Vacation Necronomicon School, summer 2010 reading assignment for 4th August 2010: “The Necronomicon”.

“Your assignment today is […] to discuss some aspect of The Necronomicon, either in Lovecraft’s writing or in one of its other guises.”

TASK NINE: 4th August 2010.

A note on the origin and derivation of ‘Necronomicon’.

The origin of the name Necronomicon appears to have come to Lovecraft in a dream. Or so he wrote — but I suspect that Lovecraft may sometimes have intended certain parts of his letters to be read with a humorous eye, or expected that an off-handedly ironic manner would be inferred by the reader. He may even have used the vague “oh, it came to me in a dream” phrase as a convenient gentlemanly excuse to avoid writing an even longer letter than otherwise to yet another enquiring young fan — a fan who would not have appreciated a complex explication of the Latin or Greek origins of certain words.
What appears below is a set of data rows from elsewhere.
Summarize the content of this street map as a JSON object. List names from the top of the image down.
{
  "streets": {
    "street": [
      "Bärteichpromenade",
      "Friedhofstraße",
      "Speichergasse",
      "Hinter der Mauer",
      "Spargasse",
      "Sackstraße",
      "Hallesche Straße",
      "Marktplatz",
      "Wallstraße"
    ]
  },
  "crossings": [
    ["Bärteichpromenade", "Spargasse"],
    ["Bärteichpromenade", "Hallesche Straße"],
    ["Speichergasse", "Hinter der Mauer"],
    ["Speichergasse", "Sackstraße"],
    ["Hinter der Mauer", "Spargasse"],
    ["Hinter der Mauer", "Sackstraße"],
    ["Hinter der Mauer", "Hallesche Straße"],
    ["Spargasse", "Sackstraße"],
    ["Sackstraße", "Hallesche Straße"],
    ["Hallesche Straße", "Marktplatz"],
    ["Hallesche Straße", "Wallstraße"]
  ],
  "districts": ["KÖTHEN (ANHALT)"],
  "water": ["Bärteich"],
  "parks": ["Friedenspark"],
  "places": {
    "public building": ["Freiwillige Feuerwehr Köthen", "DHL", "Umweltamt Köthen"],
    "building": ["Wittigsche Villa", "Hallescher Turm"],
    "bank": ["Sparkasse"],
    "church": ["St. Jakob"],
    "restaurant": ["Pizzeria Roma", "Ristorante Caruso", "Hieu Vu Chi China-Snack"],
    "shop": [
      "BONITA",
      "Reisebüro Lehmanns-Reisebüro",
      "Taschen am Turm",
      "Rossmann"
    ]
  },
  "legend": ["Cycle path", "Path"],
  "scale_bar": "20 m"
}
Or he may simply have forgotten how a certain fictional element first came into being.

George Wetzel suggests an inspiration in the title of the Astronomicon, a five-book astrological/astronomical poem by the Roman poet Manilius, whom Lovecraft quoted in an astronomy column of 1915.

This may well be the case. Alternatively his grandfather’s library may have contained the Poeticon Astronomicon, a star-atlas and anthology of Ancient Greek myths about the stars and constellations — a book possibly originally compiled by the writer Julius Hyginus in about the 1st century AD.
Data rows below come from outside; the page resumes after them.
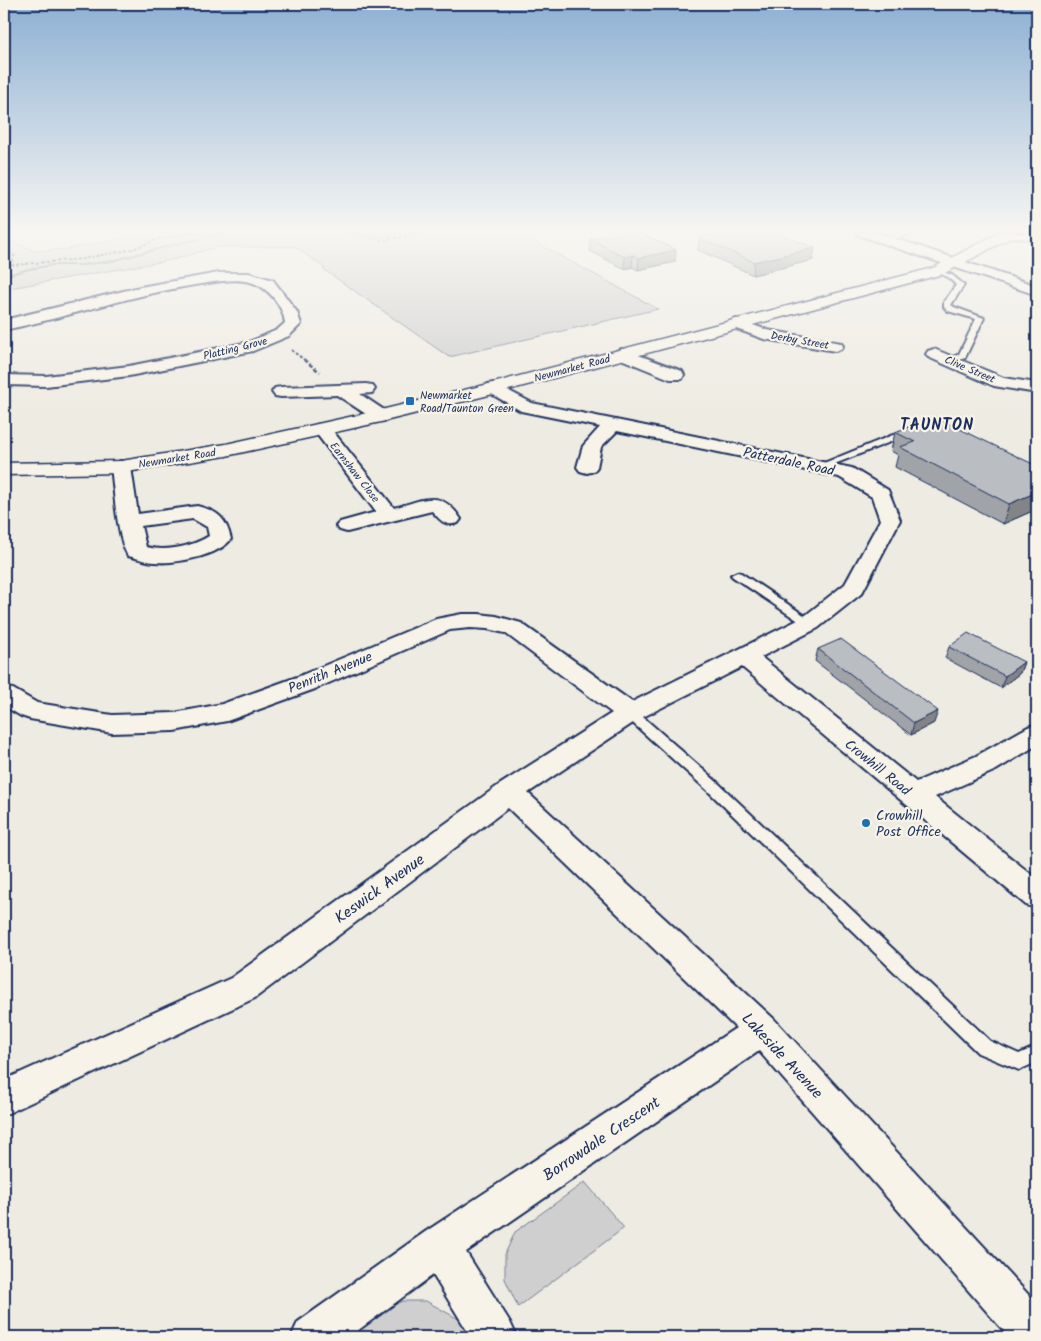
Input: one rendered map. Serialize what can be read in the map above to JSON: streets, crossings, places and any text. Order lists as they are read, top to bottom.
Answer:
{
  "streets": {
    "main road": ["Newmarket Road"],
    "street": [
      "Derby Street",
      "Platting Grove",
      "Clive Street",
      "Patterdale Road",
      "Earnshaw Close",
      "Penrith Avenue",
      "Crowhill Road",
      "Keswick Avenue",
      "Lakeside Avenue",
      "Borrowdale Crescent"
    ]
  },
  "crossings": [
    ["Derby Street", "Newmarket Road"],
    ["Newmarket Road", "Patterdale Road"],
    ["Newmarket Road", "Earnshaw Close"],
    ["Patterdale Road", "Crowhill Road"],
    ["Patterdale Road", "Keswick Avenue"],
    ["Penrith Avenue", "Keswick Avenue"],
    ["Crowhill Road", "Keswick Avenue"],
    ["Keswick Avenue", "Lakeside Avenue"],
    ["Lakeside Avenue", "Borrowdale Crescent"]
  ],
  "districts": ["TAUNTON"],
  "places": {
    "transit": ["Newmarket Road/Taunton Green"],
    "other": ["Crowhill Post Office"]
  }
}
Or one could simply suggest that Lovecraft was working on a scrap of paper to get a suitable Latin name for an invented book of spells. He combined “Necromantic” (Latin: necromantia, meaning literally “dead divination”) with “icon”. He would thus have been aiming for something along the lines of “The Deathly Divination Images”. This would fit with his general elision of ‘seeing’ with ‘madness’/’death’ in his works.

But by combining the two he got “Necromanticon” — and then realised he had to remove “romantic” (Necromanticon). So he took out “mant”, and substituted “nom” (meaning in Latin ‘law/order’) from “astronomy”. Given the devotional/sculptural meaning inherent in “icon”, the Latin title of The Necronomicon would thus literally mean something like: ‘The Dead Law of Graven Images’.
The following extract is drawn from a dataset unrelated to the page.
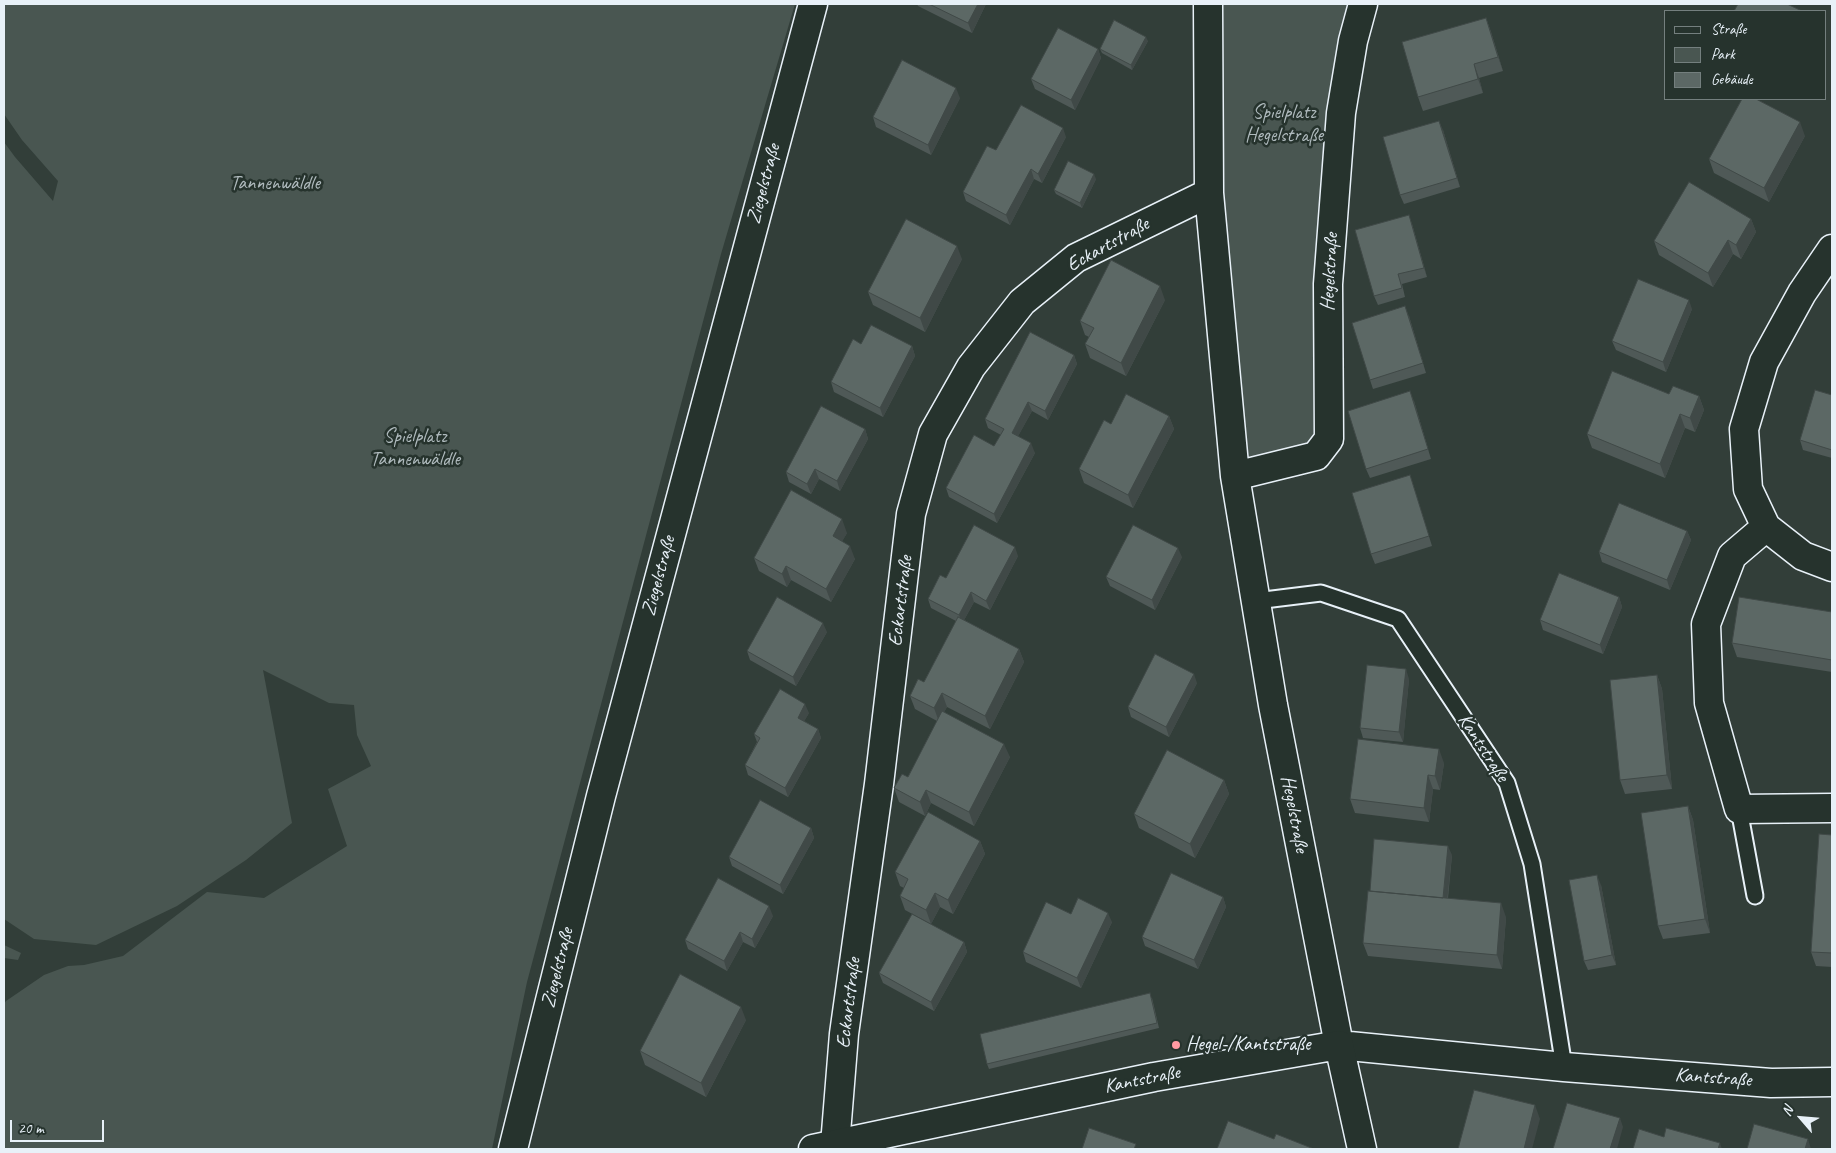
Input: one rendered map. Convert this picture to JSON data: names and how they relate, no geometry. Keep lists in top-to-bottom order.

In a late letter Lovecraft casually traces the — by-then-famous — name back from the Latin, to the even older ancient Greek…

“The name Necronomicon (nekros, corpse; nomos, law; eikon, image = An Image [or Picture] of the Law of the Dead) occurred to me in the course of a dream, although the etymology is perfectly sound.”

S.T. Joshi says of this derivation that Lovecraft was wrong about “icon” having a Greek root. But Joshi’s judgement appears to be based on the findings of modern linguistics. Lovecraft was right when judged by the scholarship of his own time, since the 1911 Encyclopaedia Britannica — used extensively by Lovecraft — clearly states that…

“The term icon comes from the Greek eikon, which means ‘image’.”

The dream explanation is not entirely at odds with the idea of Lovecraft puzzling it out on a scrap of paper. He may have got as far as “Necromanticon”, and then slept on the puzzle of how to remove the ‘romantic’ element.